Would you write out every record that follows exactly, with the pictures left out?

____

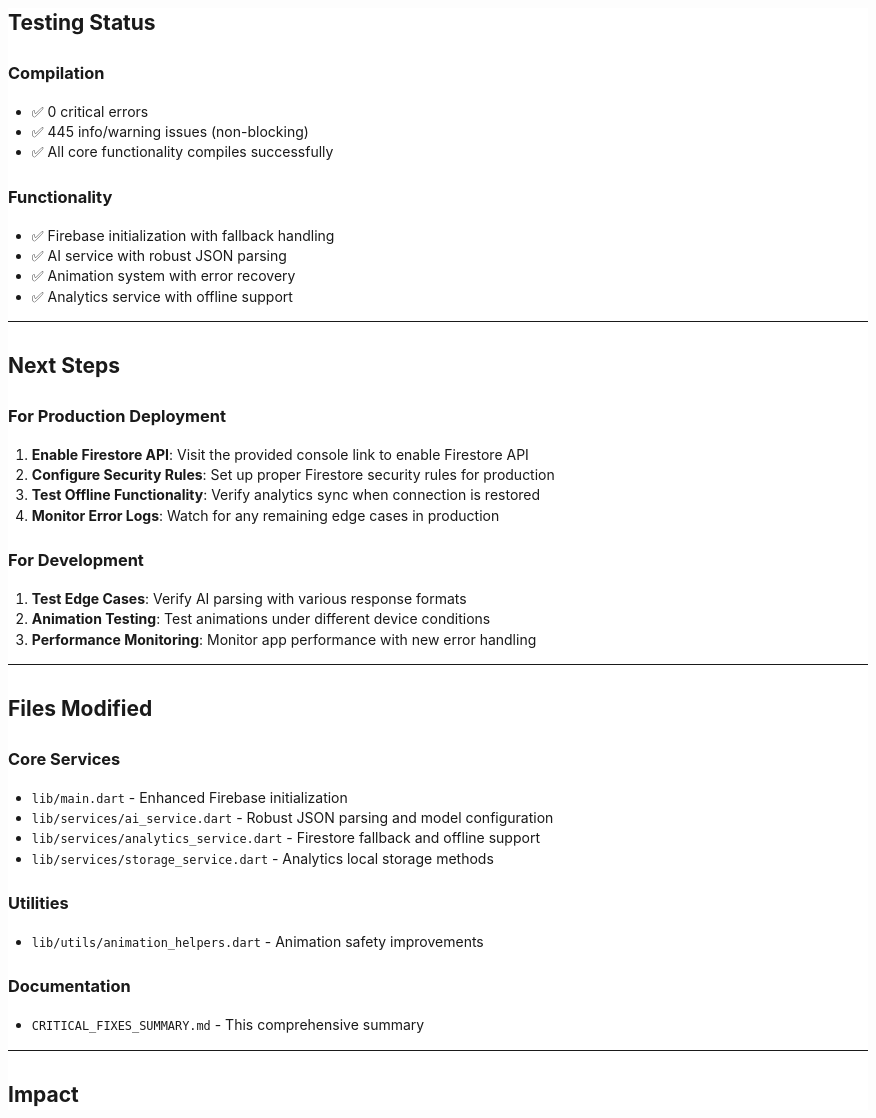 
## Testing Status

### Compilation
- ✅ 0 critical errors
- ✅ 445 info/warning issues (non-blocking)
- ✅ All core functionality compiles successfully

### Functionality
- ✅ Firebase initialization with fallback handling
- ✅ AI service with robust JSON parsing
- ✅ Animation system with error recovery
- ✅ Analytics service with offline support

---

## Next Steps

### For Production Deployment
1. **Enable Firestore API**: Visit the provided console link to enable Firestore API
2. **Configure Security Rules**: Set up proper Firestore security rules for production
3. **Test Offline Functionality**: Verify analytics sync when connection is restored
4. **Monitor Error Logs**: Watch for any remaining edge cases in production

### For Development
1. **Test Edge Cases**: Verify AI parsing with various response formats
2. **Animation Testing**: Test animations under different device conditions
3. **Performance Monitoring**: Monitor app performance with new error handling

---

## Files Modified

### Core Services
- `lib/main.dart` - Enhanced Firebase initialization
- `lib/services/ai_service.dart` - Robust JSON parsing and model configuration
- `lib/services/analytics_service.dart` - Firestore fallback and offline support
- `lib/services/storage_service.dart` - Analytics local storage methods

### Utilities
- `lib/utils/animation_helpers.dart` - Animation safety improvements

### Documentation
- `CRITICAL_FIXES_SUMMARY.md` - This comprehensive summary

---

## Impact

____

• **Response box**:
## Testing Status

### Compilation
- ✅ 0 critical errors
- ✅ 445 info/warning issues (non-blocking)
- ✅ All core functionality compiles successfully

### Functionality
- ✅ Firebase initialization with fallback handling
- ✅ AI service with robust JSON parsing
- ✅ Animation system with error recovery
- ✅ Analytics service with offline support

---

## Next Steps

### For Production Deployment
1. **Enable Firestore API**: Visit the provided console link to enable Firestore API
2. **Configure Security Rules**: Set up proper Firestore security rules for production
3. **Test Offline Functionality**: Verify analytics sync when connection is restored
4. **Monitor Error Logs**: Watch for any remaining edge cases in production

### For Development
1. **Test Edge Cases**: Verify AI parsing with various response formats
2. **Animation Testing**: Test animations under different device conditions
3. **Performance Monitoring**: Monitor app performance with new error handling

---

## Files Modified

### Core Services
- `lib/main.dart` - Enhanced Firebase initialization
- `lib/services/ai_service.dart` - Robust JSON parsing and model configuration
- `lib/services/analytics_service.dart` - Firestore fallback and offline support
- `lib/services/storage_service.dart` - Analytics local storage methods

### Utilities
- `lib/utils/animation_helpers.dart` - Animation safety improvements

### Documentation
- `CRITICAL_FIXES_SUMMARY.md` - This comprehensive summary

---

## Impact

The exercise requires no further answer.